The future of high performance computing in the cloud

The future of high performance computing (HPC) is here with high performance computing on Oracle Cloud Infrastructure (OCI). HPC solutions are helping to solve some of the world’s toughest problems—for example, powering molecular modeling to combat diseases and simulating car crashes to help improve car safety and reduce motor vehicle fatalities. Using the cloud to run complex simulations and analyze mathematical models makes high performance computing accessible to more scientists, engineers, and analysts since it costs a fraction of what it does to run HPC using on-premises servers.

Upgrading to a second-generation cloud HPC system offers faster and more-powerful processors. “We expect to offer 30% better per-core performance for crash simulations, computational fluid dynamics, and electronic design automation workloads,” said Clay Magouyrk, executive vice president of Oracle Cloud Infrastructure, at an Oracle Live event focused on breakthroughs in cloud infrastructure and HPC. Oracle’s new level of performance for such processing-intensive workloads is possible in part because of decade-long partnerships with top innovators in the microprocessor world.

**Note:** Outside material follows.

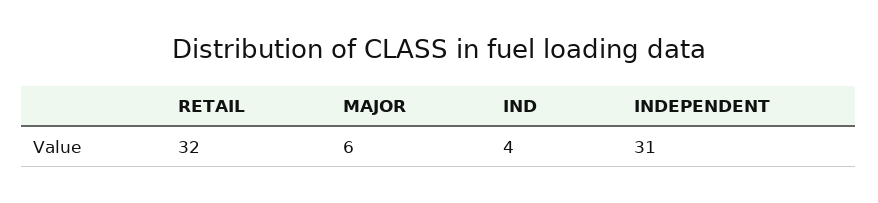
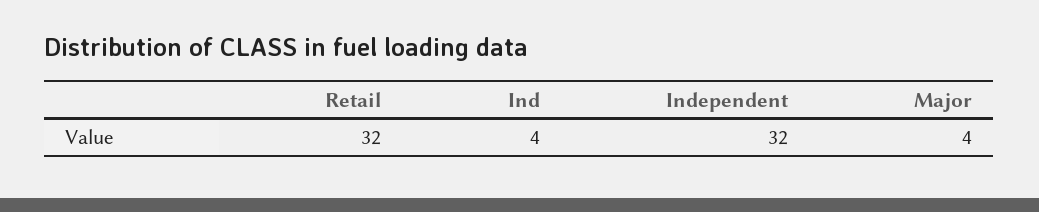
MAJOR: 6 -> 4
INDEPENDENT: 31 -> 32

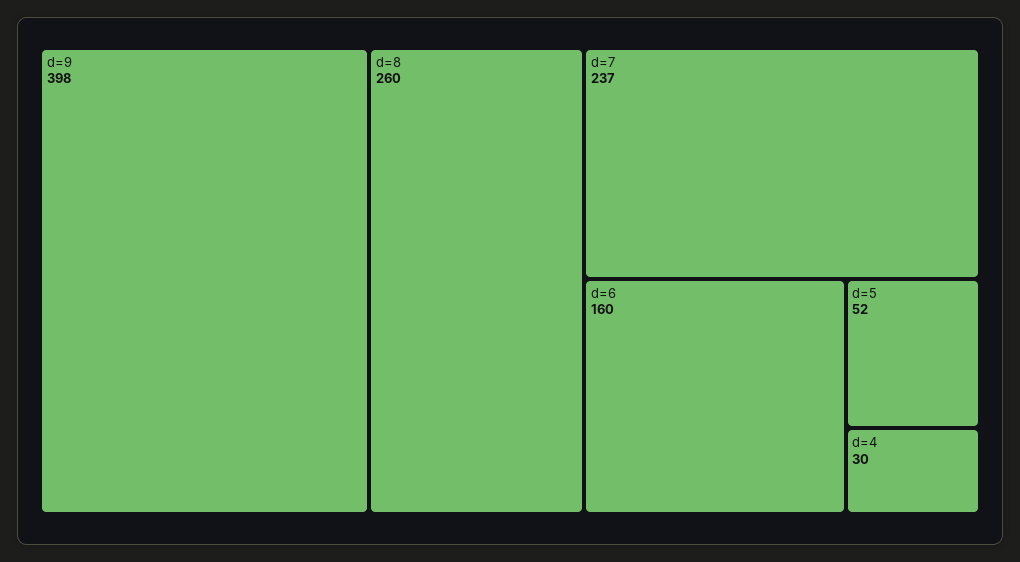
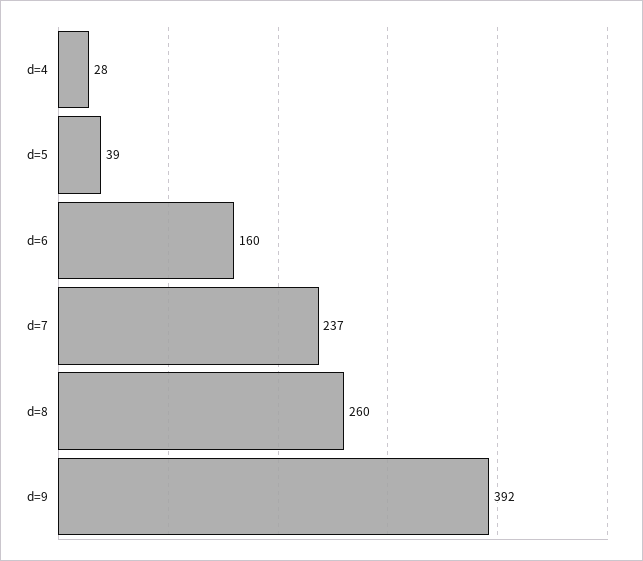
d=9: 398 -> 392
d=5: 52 -> 39
d=4: 30 -> 28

Fig. 1. The future of high performance computing in the cloud

HPC delivers faster analytics and more throughput

The launch of Oracle Exadata X8M with Intel Optane persistent memory gave “Oracle’s customers 10 times faster analytics and two and a half times more throughput” compared to Oracle’s first-generation HPC, said Intel CEO Bob Swan during the Oracle Live event.

Today customers turn to Oracle and Intel to help them run performance-intensive HPC jobs on demand instead of having to buy fixed, on-premises capacity. “Oracle’s bare metal offering combined with Intel’s optimized Xeon silicon allows Oracle applications to handle far more users, operate on larger active datasets, [achieve] faster data processing, and respond in real time to complex queries,” Swan said.

We expect to offer 30% better per-core performance for crash simulations, computational fluid dynamics, and electronic design automation workloads.

Clay Magouyrk Executive Vice President of Oracle Cloud Infrastructure, Oracle

The accelerated computing revolution

As businesses create ever-larger machine learning models to solve their toughest problems, the need for more compute, memory, and networking resources has kick-started a revolution in faster and more powerful graphics processor designs.

NVIDIA’s new A100 GPUs with Mellanox Direct Connect are now available with Oracle’s new HPC offering, helping customers get accelerated computing from extremely large networking clusters of up to 512 GPUs.

But accelerated computing requires people to have immediate access to huge libraries of domain-specific software, explained Jensen Huang, founder and CEO of NVIDIA, during the Oracle Live event. NVIDIA’s CUDA-X AI provides software to build deep learning apps for a range of use cases. Whether it’s crash simulations, genomics processing, or deep learning and analytics, each process requires its own domain-specific software stack.

“We’ve created this registry in the cloud that has all of these really complex software stacks, perfectly tuned, updated, and all containerized, so that all you have to do is pull it into the OCI instance and spool up your machine,” Huang said.

All of this technology has been used to help build Oracle’s “cluster-scale” high performance computing platform, enabling companies of all sizes to run massive workloads in the cloud. Whether those workloads involve simulating drug molecules or running machine learning algorithms for a human resource application’s chatbot, high performance computing is now ready for the masses.

“We’re going to put this technology into the hands of enterprise customers all over the world,” Huang said. “It’s a great next adventure for us, and it’s really great to do it with Oracle.”

Compute-intensive and hyperscale processing for Arm-based workloads

Through its partnership with Ampere, Oracle will offer the chipmaker’s newly released Altra server processors—80-core CPUs designed specifically for Arm-based workloads that involve compute-intensive, hyperscale processing.

“Our 80-core approach with a single core per instance allows for a level of isolation and security that people are excited about,” said Renée James, founder, chairman, and CEO of Ampere Computing, at the Oracle Live event. James added that these new CPUs also allow for a level of density and scalability that’s oriented around how people sell, use, and develop cloud instances today.

With its bare metal servers, virtual machines, containers, block storage, and a cluster network of more than 20,000 cores, Oracle’s ultra-low latency clocks in at just two microseconds.

Higher performance computing with AMD and Oracle

To help customers meet their data processing and system memory requirements, Oracle started offering AMD’s new Milan processors in 2021. The new CPU shape is offered at the same price as Oracle’s current AMD EPYC E3 shape, but it offers much higher performance.

The Milan processor “is designed for the cloud and will provide unmatched computing performance and business value to power the world’s most important cloud workloads and services,” said Lisa Su, president and CEO of AMD, during the Oracle Live webcast.